→ **Problems to solve**:
• a. In the contract terms excerpt, what discount is granted if payment is received within 10 days of the invoice date?
• b. Continue the contract terms excerpt from its final sentence.

-- Start of Text extract --

The contract term is based on the written order confirmation for the respective campaign.

(2) The right to ordinary termination is excluded. The right to extraordinary termination remains unaffected. An extraordinary reason for termination shall be given in particular if

a) insolvency proceedings are opened against the Client’s assets or the opening of insolvency proceedings is rejected for lack of assets, or

b) the Customer continues to be in default with due payment claims despite a previous reminder and the setting of a reasonable deadline, or

c) the Customer violates one of its obligations under §§5 (2), 7 (1) and 7 (2) as well as § 11 (4).

(3) In the event of extraordinary termination, the services already rendered by Interactive shall be paid on a pro rata basis up to the time of termination, but at least 10% of the net order value. With the aforementioned payment, the customer merely acquires the rights to the services rendered to date. Concepts, drafts and the like that have not been executed are to be handed over to Interactive immediately and free of charge. Interactive expressly reserves the right to assert further claims.

§11 Granting of rights

(1) The customer assigns to Interactive the rights of use and exploitation necessary in terms of space, time and content for the performance of the contractual service. This includes, in particular, the right to reproduce and distribute, broadcast, store, place in databases, make available for retrieval and the right to make the content publicly accessible by Interactive itself and by third parties commissioned by Interactive.

(2) The client also grants Interactive the right to license the content of download offers (e.g. webcasts, web video, white papers) to third parties for provision on the Internet against payment or free of charge or to use the content for other forms of offer (e.g. eBooks).

(3) Interactive is entitled to publish the Customer and all services rendered as a reference on Interactive’s website, even if the services rendered are based on a template provided by the Customer. In particular, Interactive may include the customer’s website in a reference list for advertising purposes and set corresponding links. This authorization remains in effect even after termination of the contractual relationship. Upon request, the customer shall provide Interactive with a suitable logo free of charge. Interactive is entitled to refer to itself in the context of campaigns on all means of information and in all measures without any claims arising for the customer.

§ 12 Remuneration and Terms of Payment

(1) Cost estimates and offers by Interactive are non-binding.

(2) The remuneration for Interactive’s contractual services is set in the respective contract.

(3) The date of the first publication of the advertising material is decisive for the calculation of the deadline.

(4) Invoice amounts are to be paid within 30 days without any deductions, unless otherwise agreed in writing. A discount of 2% of the net invoice amount shall be granted if payment is received within 10 days of the invoice date. The date of receipt by Interactive shall be decisive for the date of payment. If the Customer fails to make payment when due, interest of 5% p.a. shall be charged on the outstanding amounts from the due date; the right to claim higher interest and further damages in the event of default shall remain unaffected.

(5) In the event of default on the part of the Customer or if insolvency proceedings are instituted against the Customer’s assets, Interactive may defer further execution of current orders until payment is made in full, remove campaigns that have already been published and demand a reasonable advance payment for the remaining execution of the campaigns.

(6) Offsetting against counterclaims of the Customer or the retention of payments due to such claims shall only be permissible if the counterclaims are undisputed or have been legally established or arise from the same order under which the delivery in question was made. Any assignment of the Customer’s claims shall require Interactive’s prior written consent.

-- End of Text extract --
-- Start of Records provided --

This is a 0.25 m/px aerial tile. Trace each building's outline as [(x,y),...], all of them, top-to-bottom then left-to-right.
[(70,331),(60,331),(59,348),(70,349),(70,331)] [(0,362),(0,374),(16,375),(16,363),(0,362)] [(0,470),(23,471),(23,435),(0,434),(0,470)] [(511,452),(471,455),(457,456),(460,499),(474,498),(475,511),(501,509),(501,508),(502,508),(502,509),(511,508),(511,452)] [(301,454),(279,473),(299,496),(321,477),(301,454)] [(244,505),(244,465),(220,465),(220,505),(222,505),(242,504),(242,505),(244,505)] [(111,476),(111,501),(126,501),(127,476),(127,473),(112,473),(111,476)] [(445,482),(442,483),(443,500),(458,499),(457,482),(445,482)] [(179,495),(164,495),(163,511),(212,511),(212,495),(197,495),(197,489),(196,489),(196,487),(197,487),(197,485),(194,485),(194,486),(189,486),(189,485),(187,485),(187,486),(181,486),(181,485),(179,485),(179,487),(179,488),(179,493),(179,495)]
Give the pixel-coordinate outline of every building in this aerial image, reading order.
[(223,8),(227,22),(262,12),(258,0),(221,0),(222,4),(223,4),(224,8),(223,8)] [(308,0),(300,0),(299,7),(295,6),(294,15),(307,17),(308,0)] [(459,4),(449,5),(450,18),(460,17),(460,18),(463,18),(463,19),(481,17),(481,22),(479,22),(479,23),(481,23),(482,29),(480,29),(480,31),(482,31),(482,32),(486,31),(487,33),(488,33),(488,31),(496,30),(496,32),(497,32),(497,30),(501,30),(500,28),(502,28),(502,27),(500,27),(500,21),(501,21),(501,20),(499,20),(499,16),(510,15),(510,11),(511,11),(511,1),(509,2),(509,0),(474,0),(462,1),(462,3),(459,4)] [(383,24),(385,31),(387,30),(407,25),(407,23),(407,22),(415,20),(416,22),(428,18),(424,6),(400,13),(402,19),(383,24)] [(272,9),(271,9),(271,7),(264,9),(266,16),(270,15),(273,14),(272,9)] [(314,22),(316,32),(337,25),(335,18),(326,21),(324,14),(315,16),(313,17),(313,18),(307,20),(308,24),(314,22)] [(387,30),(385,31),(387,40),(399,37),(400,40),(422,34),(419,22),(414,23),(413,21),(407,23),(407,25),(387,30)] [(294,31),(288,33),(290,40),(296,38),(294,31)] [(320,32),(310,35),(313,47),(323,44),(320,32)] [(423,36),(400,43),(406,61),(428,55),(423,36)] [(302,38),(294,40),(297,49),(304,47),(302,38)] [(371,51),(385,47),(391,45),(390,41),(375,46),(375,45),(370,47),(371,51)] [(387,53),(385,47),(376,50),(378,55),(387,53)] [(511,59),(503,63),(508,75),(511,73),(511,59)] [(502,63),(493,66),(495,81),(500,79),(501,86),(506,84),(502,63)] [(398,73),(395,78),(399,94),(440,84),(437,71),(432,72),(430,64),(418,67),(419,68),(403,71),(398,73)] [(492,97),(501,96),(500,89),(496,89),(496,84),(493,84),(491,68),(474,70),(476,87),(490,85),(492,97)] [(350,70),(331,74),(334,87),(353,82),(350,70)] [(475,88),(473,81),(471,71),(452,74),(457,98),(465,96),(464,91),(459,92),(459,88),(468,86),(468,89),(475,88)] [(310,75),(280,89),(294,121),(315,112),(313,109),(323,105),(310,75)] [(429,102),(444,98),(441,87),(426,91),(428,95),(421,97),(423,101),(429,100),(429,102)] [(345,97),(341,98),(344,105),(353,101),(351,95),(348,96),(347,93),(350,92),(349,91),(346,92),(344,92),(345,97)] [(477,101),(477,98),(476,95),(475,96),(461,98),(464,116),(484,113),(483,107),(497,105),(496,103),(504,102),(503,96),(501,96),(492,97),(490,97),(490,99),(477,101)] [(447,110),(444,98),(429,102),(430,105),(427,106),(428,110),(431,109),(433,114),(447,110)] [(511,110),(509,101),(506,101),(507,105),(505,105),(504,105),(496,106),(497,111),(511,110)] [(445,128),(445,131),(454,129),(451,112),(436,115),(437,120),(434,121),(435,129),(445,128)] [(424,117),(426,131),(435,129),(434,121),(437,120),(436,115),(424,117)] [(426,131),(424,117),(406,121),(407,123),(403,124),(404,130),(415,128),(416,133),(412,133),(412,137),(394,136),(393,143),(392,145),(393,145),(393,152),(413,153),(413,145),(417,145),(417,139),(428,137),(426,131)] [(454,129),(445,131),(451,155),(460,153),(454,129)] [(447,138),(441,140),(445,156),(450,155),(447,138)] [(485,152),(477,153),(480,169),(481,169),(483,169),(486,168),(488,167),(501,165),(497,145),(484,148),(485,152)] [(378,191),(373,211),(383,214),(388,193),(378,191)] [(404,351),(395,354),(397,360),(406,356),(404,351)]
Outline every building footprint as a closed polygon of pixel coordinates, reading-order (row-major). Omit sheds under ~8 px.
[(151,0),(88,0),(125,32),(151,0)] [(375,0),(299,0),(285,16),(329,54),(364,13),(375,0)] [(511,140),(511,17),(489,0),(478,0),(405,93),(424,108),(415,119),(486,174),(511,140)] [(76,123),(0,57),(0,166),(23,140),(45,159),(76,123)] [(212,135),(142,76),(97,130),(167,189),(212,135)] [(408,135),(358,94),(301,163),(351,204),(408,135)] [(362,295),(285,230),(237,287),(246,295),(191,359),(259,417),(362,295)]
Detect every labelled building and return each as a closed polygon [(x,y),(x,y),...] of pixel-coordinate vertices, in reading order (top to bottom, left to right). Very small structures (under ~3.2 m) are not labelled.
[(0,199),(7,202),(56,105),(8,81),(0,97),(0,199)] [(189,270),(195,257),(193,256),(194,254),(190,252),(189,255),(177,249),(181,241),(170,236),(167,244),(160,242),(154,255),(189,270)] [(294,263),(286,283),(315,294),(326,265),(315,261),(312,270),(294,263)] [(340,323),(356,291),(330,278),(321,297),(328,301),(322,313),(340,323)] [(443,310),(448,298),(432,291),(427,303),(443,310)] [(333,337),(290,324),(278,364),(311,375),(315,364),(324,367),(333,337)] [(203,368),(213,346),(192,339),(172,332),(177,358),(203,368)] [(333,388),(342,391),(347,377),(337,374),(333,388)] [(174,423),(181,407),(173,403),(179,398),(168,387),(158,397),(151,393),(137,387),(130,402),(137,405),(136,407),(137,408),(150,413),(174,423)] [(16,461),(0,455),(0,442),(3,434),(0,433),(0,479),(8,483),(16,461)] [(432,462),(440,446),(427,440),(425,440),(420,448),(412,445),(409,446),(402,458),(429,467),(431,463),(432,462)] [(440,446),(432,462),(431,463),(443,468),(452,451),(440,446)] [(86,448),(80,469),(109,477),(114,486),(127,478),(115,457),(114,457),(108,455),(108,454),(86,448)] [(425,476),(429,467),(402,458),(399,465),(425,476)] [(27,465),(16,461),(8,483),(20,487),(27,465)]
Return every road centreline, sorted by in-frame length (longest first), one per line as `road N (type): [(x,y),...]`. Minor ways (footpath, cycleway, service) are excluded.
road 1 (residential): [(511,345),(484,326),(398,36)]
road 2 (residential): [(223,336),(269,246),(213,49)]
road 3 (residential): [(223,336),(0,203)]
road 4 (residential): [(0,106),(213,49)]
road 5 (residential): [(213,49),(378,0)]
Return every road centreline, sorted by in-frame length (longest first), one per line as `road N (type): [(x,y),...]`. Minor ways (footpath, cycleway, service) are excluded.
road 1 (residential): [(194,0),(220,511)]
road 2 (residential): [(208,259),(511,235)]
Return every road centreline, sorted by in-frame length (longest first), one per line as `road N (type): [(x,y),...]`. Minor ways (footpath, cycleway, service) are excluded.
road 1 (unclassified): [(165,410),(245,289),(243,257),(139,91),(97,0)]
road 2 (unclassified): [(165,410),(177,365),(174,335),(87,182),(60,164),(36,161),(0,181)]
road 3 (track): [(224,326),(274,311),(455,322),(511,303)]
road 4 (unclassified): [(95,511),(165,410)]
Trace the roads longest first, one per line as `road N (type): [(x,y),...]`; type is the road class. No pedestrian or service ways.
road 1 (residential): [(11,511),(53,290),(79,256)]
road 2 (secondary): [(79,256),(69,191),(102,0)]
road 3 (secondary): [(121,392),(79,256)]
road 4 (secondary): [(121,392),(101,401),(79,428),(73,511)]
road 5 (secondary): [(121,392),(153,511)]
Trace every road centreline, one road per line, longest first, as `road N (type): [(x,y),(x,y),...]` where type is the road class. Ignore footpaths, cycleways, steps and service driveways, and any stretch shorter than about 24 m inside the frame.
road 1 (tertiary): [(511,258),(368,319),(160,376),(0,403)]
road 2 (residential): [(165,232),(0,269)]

-- End of Records provided --

→ **Responses by task**:
• a. A discount of 2% of the net invoice amount.

• b.
§ 13 Warranty

(1) Warranty claims shall become statute-barred within 12 months.

(2) Interactive warrants the quality and publication of the campaign customary for the contractual service in compliance with the data duly transmitted by the customer in accordance with the above provisions. Interactive’s services handed over to the Customer for the live activation of the campaign shall be deemed accepted by the Customer if the Customer does not object in writing (e-mail is sufficient) within 48 hours after handover, stating reasons.

(3) If the publication of a campaign does not correspond to the owed quality due to a circumstance for which Interactive is responsible, the client is entitled to an extension of the publication period or an immediate replacement in a comparable environment. However, there is no obligation on the part of Interactive to extend the publication period or to provide a replacement.

(4) If the extension of the publication period is unreasonable for the client or if this fails, or if Interactive seriously and finally refuses the replacement placement, the client has the right to cancel the affected (partial) order or a reduction in payment to the extent that the purpose of the advertising medium was impaired.

§ 14 Liability

(1) Liability in the event of intent and gross negligence on the part of Interactive or a representative or vicarious agent, as well as in the event of culpably caused injury to life, limb or health, shall be governed by the statutory provisions.

(2) In the event of property damage and financial loss caused by simple negligence, Interactive and its vicarious agents shall only be liable in the event of a breach of a material contractual obligation, however, limited in amount to the damage foreseeable at the time of conclusion of the contract and typical for the contract; material contractual obligations are those whose fulfillment characterizes the contract and on which the Customer may rely. The limitation of Interactive’s liability shall not apply to intent and gross negligence or gross fault, to guaranteed characteristics, to injury to life, body or health or to liability under the Product Liability Act.

(3) Claims for damages against Interactive become statute-barred 12 months after they arise, unless they are based on a tortious or intentional act. The limitation of Interactive’s liability does not apply to intent and gross negligence or gross fault, for guaranteed characteristics, due to injury to life, body or health or liability under the Product Liability Act.

§ 15 Final terms

(1) No verbal ancillary agreements to these GTC have been made. Amendments or supplements to these GTC must be made in writing. This shall also apply to any amendment of this written form requirement. Insofar as written form is mandatory in these GTC, e-mail is also permissible.

(2) The exclusive place of jurisdiction is Würzburg. However, Interactive is entitled to sue the customer at his general place of jurisdiction or at any place of action.

(3) These General Terms and Conditions shall be governed by German law to the exclusion of the UN Convention on Contracts for the International Sale of Goods.

(4) If a term in these General Terms and Conditions or a term within the scope of other agreements is or becomes invalid, this shall not affect the validity of all other terms or agreements.